See, cuz here, Hercules (Dwayne “The Rock” Johnson: Fast & Furious 6, Pain and Gain) is nothing but a completely mortal, totally human fourth-century BC mercenary with really great PR. He travels around the ancient world with his merry band of brothers- and one badass Amazonian sister-in-arms, played variously by Ian McShane (Cuban Fury, Jack the Giant Slayer), Rufus Sewell (The Sea, Abraham Lincoln: Vampire Hunter), Aksel Hennie (Headhunters), and Ingrid Bolsø Berdal (Hansel and Gretel: Witch Hunters). Also with them is Herc’s nephew, Iolaus (Reece Ritchie: Prince of Persia: The Sands of Time, 10,000 B.C.), who is really good at telling engaging stories about the supposed exploits of the son of the king of the gods who has killed unkillable monster-creatures, among his other Important Labors. When Hercules borders a bit on the Monty Python — “he fights the lion!” — that’s actually kind of intentionally ridiculous in the same way that Monty Python was.
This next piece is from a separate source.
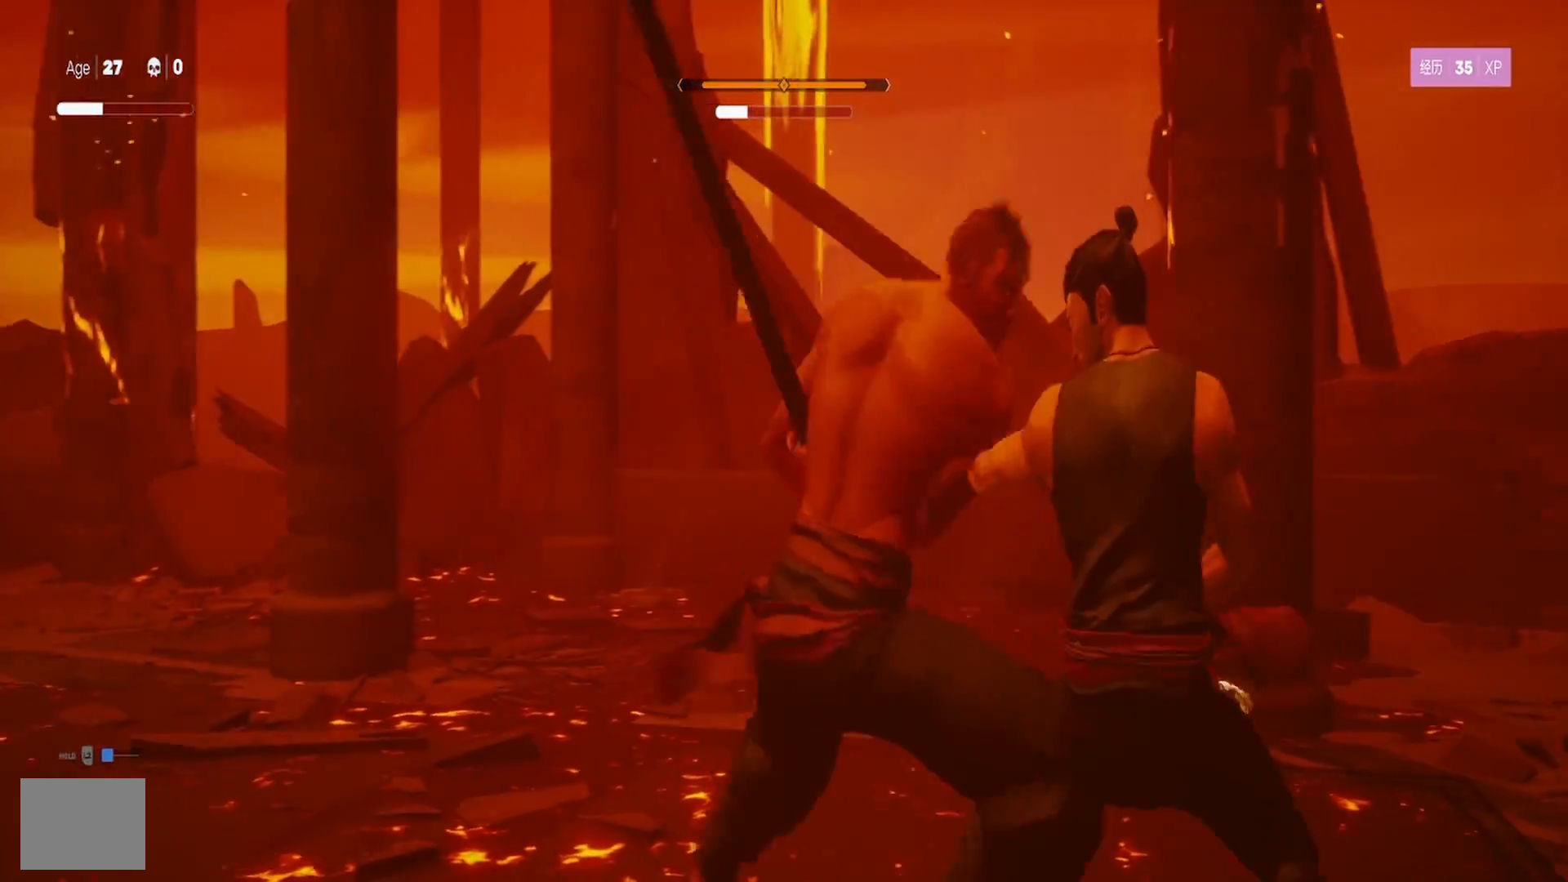
{"buttons": ["L1"], "left_stick": "center", "right_stick": "center", "events": [[233, "left_stick", "center"]]}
The pity of Hercules is that it simply isn’t Monty Python enough. A scenery-chewing turn by Joseph Fiennes (Running with Scissors, The Great Raid) as a fey king almost gets there. And there’s one bit in which I’m almost positive those horses are wearing wigs. But in trying to walk a fine line between clever and stupid, director Brett Ratner (Movie 43, Rush Hour 3) lets everything get more earnest than it should be, and sometimes more let’s-throw-in-another-long-tedious-battle-scene than it should be. (Probably screenwriters Ryan J. Condal and Evan Spiliotopoulos [Battle for Terra] deserve some blame for this too.) Nobody wants to watch The Rock dither over whether his mercenary talents are being put to use for a morally just cause — dude, you’re a mercenary — which is what happens when the king of one part of Thrace (John Hurt [Snowpiercer, Only Lovers Left Alive], who needs to be more Monty Python here) hires Herc and his friends to help him win a war against some other part of Thrace. But that’s what we get too much of here, and not enough of The Rock being funny and bashing heads… but then, there’s just enough of that for us to realize what we’re missing, too.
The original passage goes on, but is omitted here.